Les robots-livreurs de Starship Technologies, tout comme leurs concurrents, s’arrêteront, seront coincés, entreront en collision avec des objets, dévieront de leur trajectoire… Si les humains ne sont pas là pour intercepter chaque robot en difficulté et le ramener sur le droit chemin, beaucoup deviendront vite inutiles. Ils pourraient aussi se renverser et blesser des gens en s’arrêtant, en créant des embouteillages ou en faisant des mouvements brusques. Beaucoup d'obstacles et de problèmes de sociabilité doivent encore être résolus avant que les drones de livraison ne deviennent réellement utiles.

Les robots devront également affronter la météo, les portes, les ascenseurs et bien d’autres défis physiques. Pour le moment, la technologie ne permet pas aux robots d’ouvrir les portes ou de contrôler les ascenseurs : pour qu'ils puissent se déplacer efficacement, ils auront besoin de l'aide des individus qui croisent leur route. Cela pourrait être des étudiants, des enseignants, des administrateurs, des concierges, des travailleurs, des visiteurs : en bref, n’importe qui.

Les cafouillages et le besoin d'aide humaine des robots pourraient bien perturber les mouvements et la plans des personnes résidant dans les micro-communes. Compter sur leur coopération est un pari risqué de la part de Starship Enterprises. Le pire, c'est que l'entreprise pourrait bien ne recevoir que des feedbacks positifs sur ses livreurs robotiques, et ne pas se rendre compte que leur succès dépend totalement de l’aide invisible de l’humain. Ces données incorrectes seront ensuite utilisées pour justifier le déploiement d'un plus grand nombre de robots, dont les lacunes devront être comblées par un plus grand nombre de bénévoles.

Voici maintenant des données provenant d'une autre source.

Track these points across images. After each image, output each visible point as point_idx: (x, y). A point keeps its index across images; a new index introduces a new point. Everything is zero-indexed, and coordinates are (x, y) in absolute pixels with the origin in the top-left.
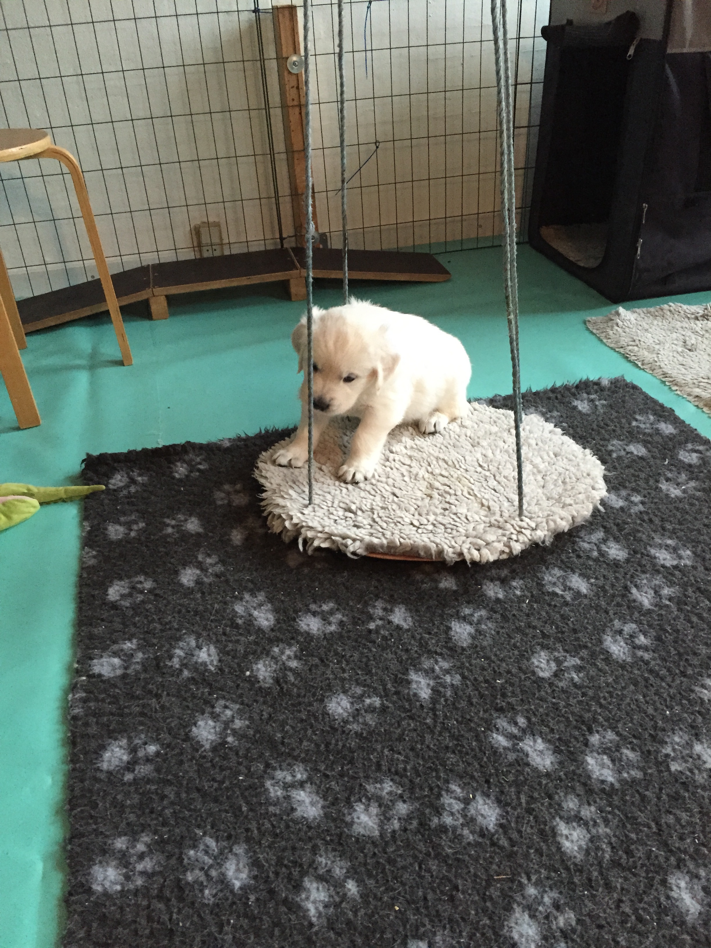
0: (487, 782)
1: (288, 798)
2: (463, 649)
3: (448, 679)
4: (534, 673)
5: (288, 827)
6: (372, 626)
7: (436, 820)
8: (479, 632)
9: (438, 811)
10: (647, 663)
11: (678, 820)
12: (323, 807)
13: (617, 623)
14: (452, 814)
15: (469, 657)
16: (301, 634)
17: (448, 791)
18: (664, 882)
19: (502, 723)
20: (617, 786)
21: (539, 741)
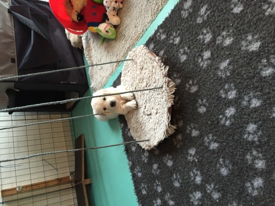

Tout cela ne tient que si le public est coopératif, ce qui n'est absolument pas garanti. Les robots peuvent être bot-nappés, brouillés, chevauchés, bousculés, lancés vers des excréments ou du chewing-gum, volés ou piégés et perturbés d'une myriade de façons typiquement humaines. La confiance aveugle de Starship Enterprises est incroyablement naïve. Comment croire qu'une armée d'amateurs de crowdsourcing attend les robots-livreurs ?

Le dernier point à souligner est l'un des plus importants : la culture. Les règles d’engagement culturel et social sont marquées et différentes d'un campus et d'un pays à l'autre. Les modèles d’engagement et de coopération, les bons samaritains et les fauteurs de troubles… Beaucoup de choses sont différentes selon les régions, et c'est d'ailleurs pour ça qu'un robot autonome suscitera des réactions différentes partout où il passe. Sa programmation devra donc lui permettre de s'adapter à toutes les règles de déplacement dans l’espace physique. En cas de myopie culturelle, les robots ne pourront rencontrer le succès que dans les contextes qui les ont vus naître. Ce serait dommage.